Requirement:
Show each line in the entries below that contains the word "Sicherheit". Uppercase and lowercase must match.

Extracted data entries:
────────

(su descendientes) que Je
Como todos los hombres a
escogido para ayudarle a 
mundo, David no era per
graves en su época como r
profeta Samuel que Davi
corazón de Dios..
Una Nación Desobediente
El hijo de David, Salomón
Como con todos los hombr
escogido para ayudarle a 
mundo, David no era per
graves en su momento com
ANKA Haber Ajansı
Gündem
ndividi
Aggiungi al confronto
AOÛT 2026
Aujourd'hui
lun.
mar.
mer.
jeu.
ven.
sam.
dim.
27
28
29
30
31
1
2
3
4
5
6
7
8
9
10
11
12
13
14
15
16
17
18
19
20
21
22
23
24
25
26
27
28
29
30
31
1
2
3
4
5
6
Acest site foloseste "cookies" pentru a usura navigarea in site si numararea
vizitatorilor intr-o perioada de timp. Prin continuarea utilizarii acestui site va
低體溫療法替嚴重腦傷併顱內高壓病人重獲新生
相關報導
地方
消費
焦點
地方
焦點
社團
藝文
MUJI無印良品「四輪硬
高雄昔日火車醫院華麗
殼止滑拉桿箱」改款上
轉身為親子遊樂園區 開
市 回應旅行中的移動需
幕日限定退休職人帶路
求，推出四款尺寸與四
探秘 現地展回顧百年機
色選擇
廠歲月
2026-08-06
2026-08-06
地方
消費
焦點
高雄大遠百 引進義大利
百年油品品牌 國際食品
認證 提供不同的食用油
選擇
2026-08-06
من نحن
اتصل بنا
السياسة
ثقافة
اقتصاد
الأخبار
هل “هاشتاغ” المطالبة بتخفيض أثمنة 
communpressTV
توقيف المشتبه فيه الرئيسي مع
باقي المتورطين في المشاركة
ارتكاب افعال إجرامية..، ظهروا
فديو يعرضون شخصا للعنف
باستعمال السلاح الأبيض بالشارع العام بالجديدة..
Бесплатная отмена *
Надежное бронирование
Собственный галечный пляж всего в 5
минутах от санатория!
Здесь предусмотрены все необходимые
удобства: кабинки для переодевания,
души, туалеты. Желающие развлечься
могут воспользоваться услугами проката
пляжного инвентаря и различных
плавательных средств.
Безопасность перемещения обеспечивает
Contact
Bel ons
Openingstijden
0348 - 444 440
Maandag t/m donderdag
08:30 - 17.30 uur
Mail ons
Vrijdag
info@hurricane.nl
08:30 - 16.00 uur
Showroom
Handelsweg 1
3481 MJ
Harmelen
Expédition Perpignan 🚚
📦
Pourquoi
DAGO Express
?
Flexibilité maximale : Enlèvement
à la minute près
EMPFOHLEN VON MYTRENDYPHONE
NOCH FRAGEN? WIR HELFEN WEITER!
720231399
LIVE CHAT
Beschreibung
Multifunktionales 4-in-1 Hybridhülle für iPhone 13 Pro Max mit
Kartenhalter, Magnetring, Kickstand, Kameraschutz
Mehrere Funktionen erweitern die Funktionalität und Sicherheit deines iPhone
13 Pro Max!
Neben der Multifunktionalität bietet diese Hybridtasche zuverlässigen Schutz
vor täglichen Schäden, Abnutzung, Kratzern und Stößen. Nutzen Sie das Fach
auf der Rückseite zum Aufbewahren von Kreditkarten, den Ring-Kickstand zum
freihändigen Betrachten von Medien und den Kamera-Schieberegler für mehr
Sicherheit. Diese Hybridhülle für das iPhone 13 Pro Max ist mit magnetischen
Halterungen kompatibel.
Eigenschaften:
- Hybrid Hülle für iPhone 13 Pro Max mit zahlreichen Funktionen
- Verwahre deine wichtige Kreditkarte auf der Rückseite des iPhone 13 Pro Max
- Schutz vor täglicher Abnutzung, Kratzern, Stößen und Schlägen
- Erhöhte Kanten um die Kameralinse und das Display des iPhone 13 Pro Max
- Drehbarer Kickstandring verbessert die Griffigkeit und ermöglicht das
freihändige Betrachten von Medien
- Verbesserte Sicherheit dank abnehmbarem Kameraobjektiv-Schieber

────────

Answer:
Mehrere Funktionen erweitern die Funktionalität und Sicherheit deines iPhone
Sicherheit. Diese Hybridhülle für das iPhone 13 Pro Max ist mit magnetischen
- Verbesserte Sicherheit dank abnehmbarem Kameraobjektiv-Schieber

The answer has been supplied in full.